• DATA TO PROCESS:
= Beginning of Section =

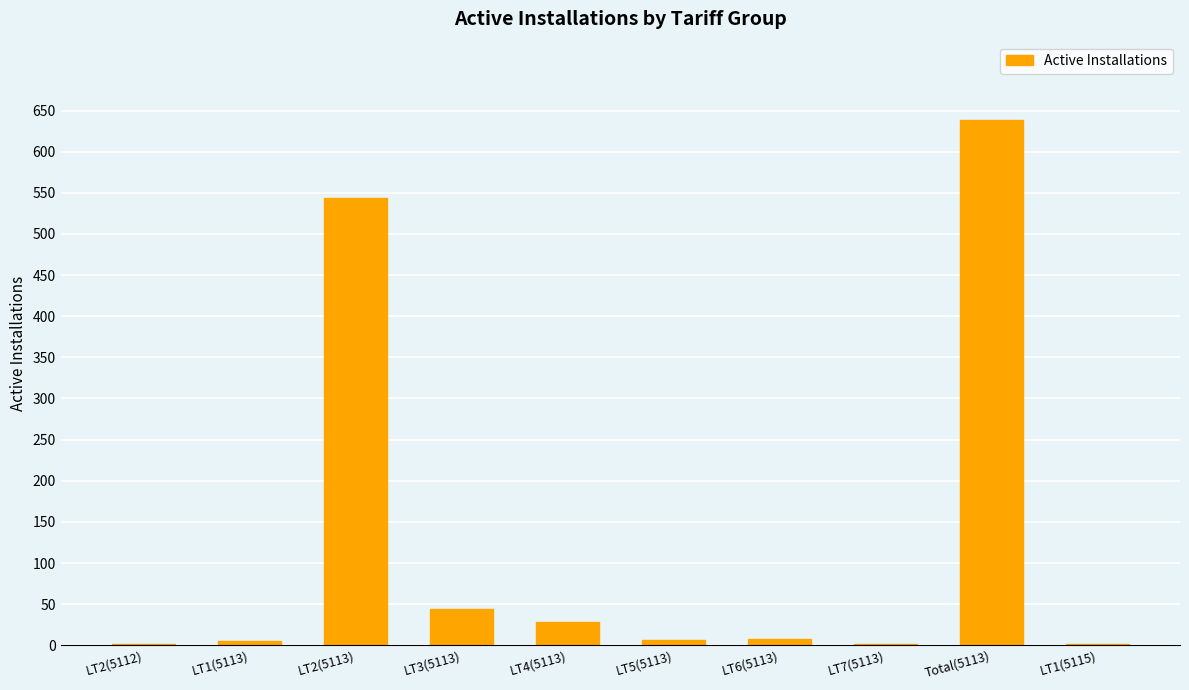

What is the sum of the values at Total(5113) and LT6(5113)?

646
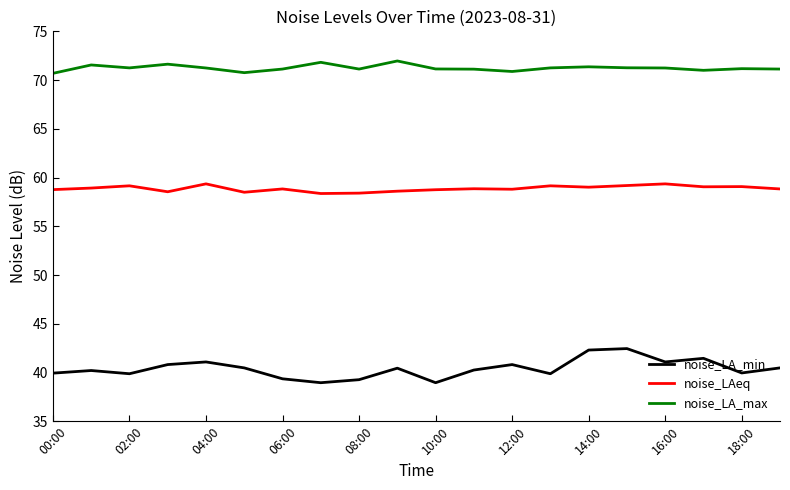

What is the minimum value for noise_LA_min?

39.0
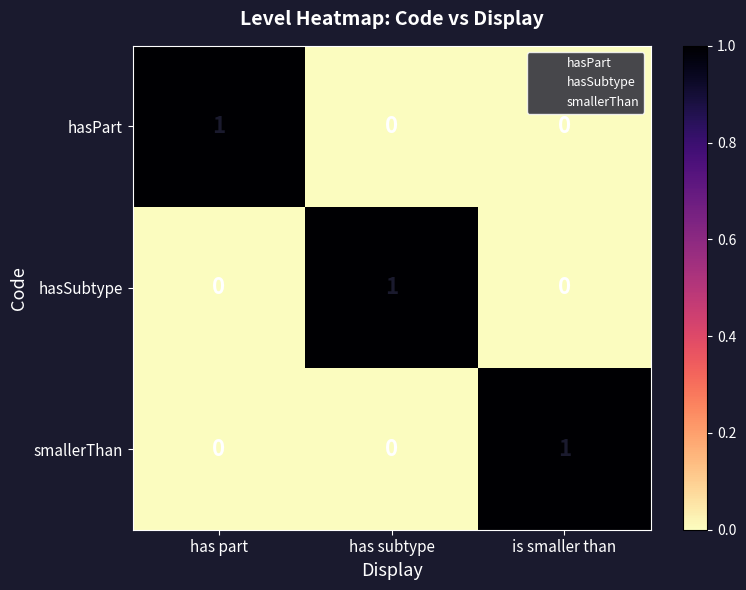

The value of hasSubtype at has subtype is 0. True or false?

False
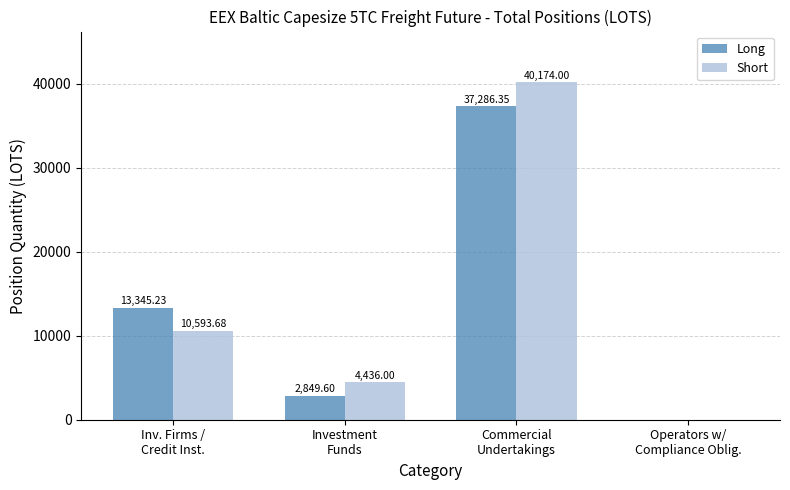

What is the sum of all Long values?

53481.2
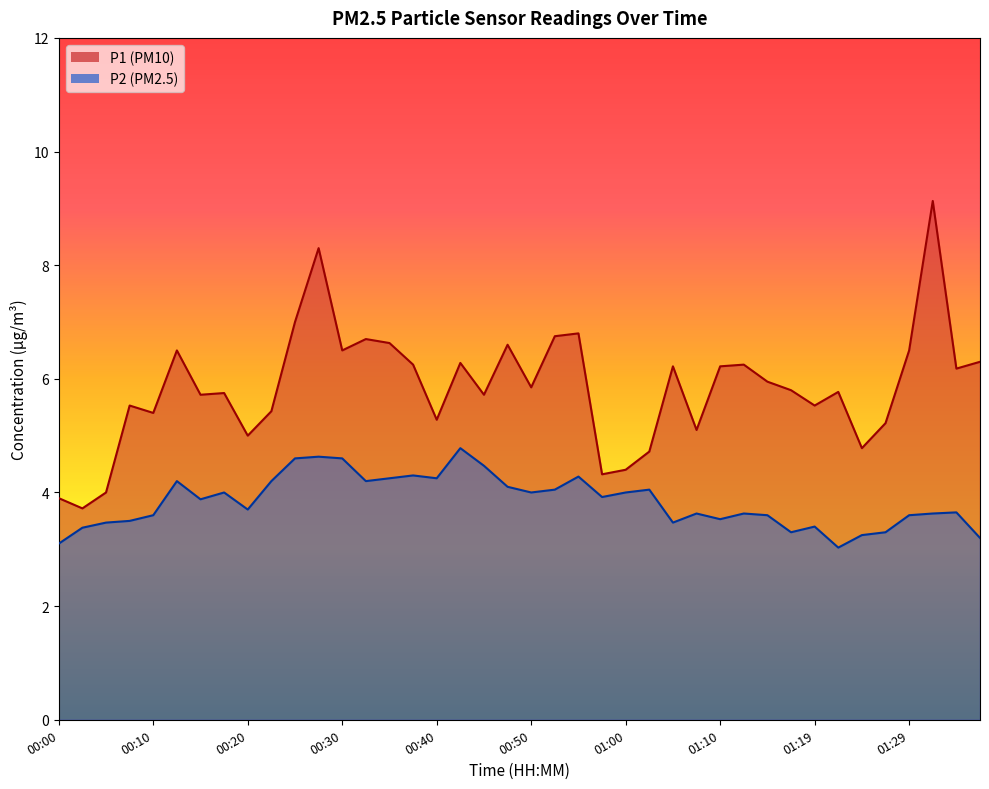

How many lines are shown in the chart?

2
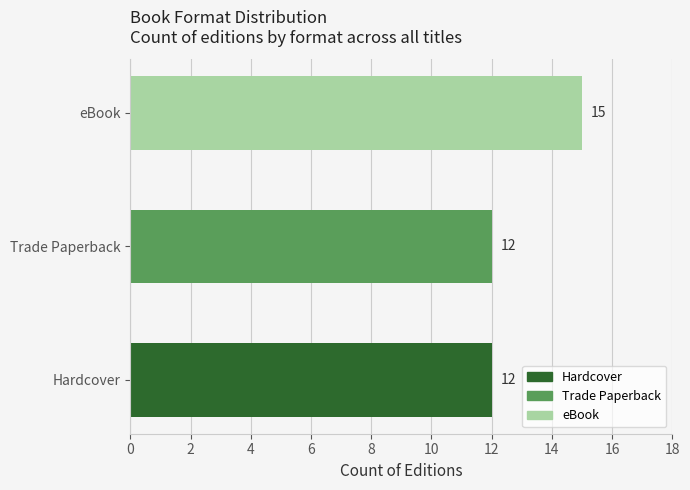

List the labels in order of value, largest first.

eBook, Hardcover, Trade Paperback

= End of Section =

• ACTIVITY: Rewrite every item with the word "sum" replaced by "total", keeping all other text unchanged, and omit the pictures from your response.

• SOLUTION TO THE PROBLEM:
What is the total of the values at Total(5113) and LT6(5113)?

646

What is the minimum value for noise_LA_min?

39.0

The value of hasSubtype at has subtype is 0. True or false?

False

What is the total of all Long values?

53481.2

How many lines are shown in the chart?

2

List the labels in order of value, largest first.

eBook, Hardcover, Trade Paperback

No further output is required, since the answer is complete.